■ TASK DESCRIPTION ■
If a line in the data below holds the word "light", include it in the count. Give only the final number.

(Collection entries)
========

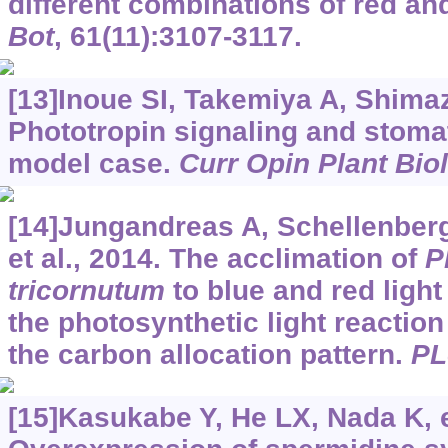
different combinations of red and
Bot
, 61(11):3107-3117.
[13]Inoue SI, Takemiya A, Shimaz
Phototropin signaling and stoma
model case.
Curr Opin Plant Biol
[14]Jungandreas A, Schellenberg
et al., 2014. The acclimation of
P
tricornutum
to blue and red light
the photosynthetic light reaction
the carbon allocation pattern.
PL
[15]Kasukabe Y, He LX, Nada K, et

========

■ SOLUTION FOR THIS EXERCISE ■
2